# SOURCE:
* * * *

Version 3, added code to altivec_resolve_overloaded_builtin so the
correct instruction is selected for the size of the second argument. 
This restores the instruction counts to the original values where the
correct instructions were originally being generated.  The naming of
the overloaded builtin instances and builtin definitions were changed
to reflect the type of the second argument since the type of the first
argument is now the same for all overloaded instances.  A new builtin
test file was added for the case where the first argument is cast to
the unsigned long long type.  This test requires the -flax-vector-
conversions gcc command line option.  Since the other tests do not
require this option, I felt that the new test needed to be in a
separate file.  Finally some formatting fixes were made in the original
test file.  Patch has been retested on Power 10 with no regressions.

Version 2, fixed various typos.  Updated the change log body to say the
instruction counts were updated.  The instruction counts changed as a
result of changing the first argument of the vec_replace_unaligned
builtin call from vector unsigned long long (vull) to vector unsigned
char (vuc).  When the first argument was vull the builtin call
generated the vinsd instruction for the two test cases.  The updated
call with vuc as the first argument generates two vinsw instructions
instead.  Patch was retested on Power 10 with no regressions.

The following patch fixes the first argument in the builtin definition
and the corresponding test cases.  Initially, the builtin specification
was wrong due to a cut and past error.  The documentation was fixed in:

   commit ed3fea09b18f67e757b5768b42cb6e816626f1db
   Author: Bill Schmidt 
   Date:   Fri Feb 4 13:07:17 2022 -0600

   rs6000: Correct function prototypes for vec_replace_unaligned

   Due to a pasto error in the documentation, vec_replace_unaligned
was
   implemented with the same function prototypes as
vec_replace_elt.  It was
   intended that vec_replace_unaligned always specify output
vectors as having
   type vector unsigned char, to emphasize that elements are
potentially
   misaligned by this built-in function.  This patch corrects the
   misimplementation.

* * * *

# WRITTEN PROBLEM 1:
Transcribe the portion of the patch notes starting with "This restores the" and going on through "been retested on Power 10 with no regressions.".
# WRITTEN PROBLEM 2:
According to the patch notes, which instruction did the builtin call generate for the two test cases when the first argument was vull?

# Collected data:
* * * *

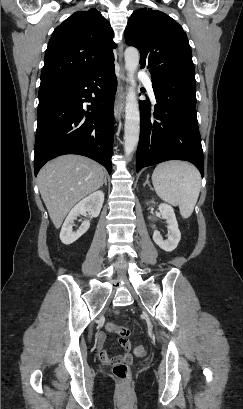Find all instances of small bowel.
<instances>
[{
	"label": "small bowel",
	"mask_w": 243,
	"mask_h": 409,
	"mask_svg": "<svg viewBox=\"0 0 243 409\" xmlns=\"http://www.w3.org/2000/svg\"><path fill=\"white\" fill-rule=\"evenodd\" d=\"M94 343L100 361L105 364L112 365L120 361L130 362L132 360L131 344L128 339L120 340V344L122 348L125 350V352L123 355H118L115 357L110 356L107 349L104 348L105 343L104 333L102 332L97 333L94 338Z\"/></svg>",
	"instance_id": "1"
}]
</instances>
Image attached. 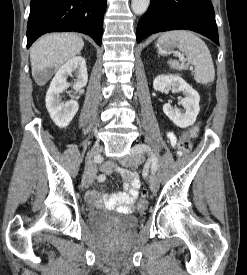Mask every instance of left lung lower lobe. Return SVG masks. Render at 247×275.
Listing matches in <instances>:
<instances>
[{"label": "left lung lower lobe", "instance_id": "1", "mask_svg": "<svg viewBox=\"0 0 247 275\" xmlns=\"http://www.w3.org/2000/svg\"><path fill=\"white\" fill-rule=\"evenodd\" d=\"M178 29L200 33L219 45L211 0H151L137 25V42L157 32Z\"/></svg>", "mask_w": 247, "mask_h": 275}]
</instances>
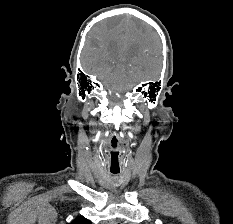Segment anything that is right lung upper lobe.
Returning a JSON list of instances; mask_svg holds the SVG:
<instances>
[{
  "mask_svg": "<svg viewBox=\"0 0 233 224\" xmlns=\"http://www.w3.org/2000/svg\"><path fill=\"white\" fill-rule=\"evenodd\" d=\"M69 224H92L91 221L84 217H77Z\"/></svg>",
  "mask_w": 233,
  "mask_h": 224,
  "instance_id": "cb5924a9",
  "label": "right lung upper lobe"
}]
</instances>
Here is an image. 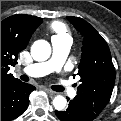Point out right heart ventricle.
Returning a JSON list of instances; mask_svg holds the SVG:
<instances>
[{
	"instance_id": "right-heart-ventricle-1",
	"label": "right heart ventricle",
	"mask_w": 121,
	"mask_h": 121,
	"mask_svg": "<svg viewBox=\"0 0 121 121\" xmlns=\"http://www.w3.org/2000/svg\"><path fill=\"white\" fill-rule=\"evenodd\" d=\"M51 30L56 33L53 38H62L68 36V32L65 25L60 22L53 23L51 26Z\"/></svg>"
}]
</instances>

* * * *

# REPLY 1:
This restores the instruction counts to the original values where the
correct instructions were originally being generated.  The naming of
the overloaded builtin instances and builtin definitions were changed
to reflect the type of the second argument since the type of the first
argument is now the same for all overloaded instances.  A new builtin
test file was added for the case where the first argument is cast to
the unsigned long long type.  This test requires the -flax-vector-
conversions gcc command line option.  Since the other tests do not
require this option, I felt that the new test needed to be in a
separate file.  Finally some formatting fixes were made in the original
test file.  Patch has been retested on Power 10 with no regressions.

# REPLY 2:
The vinsd instruction.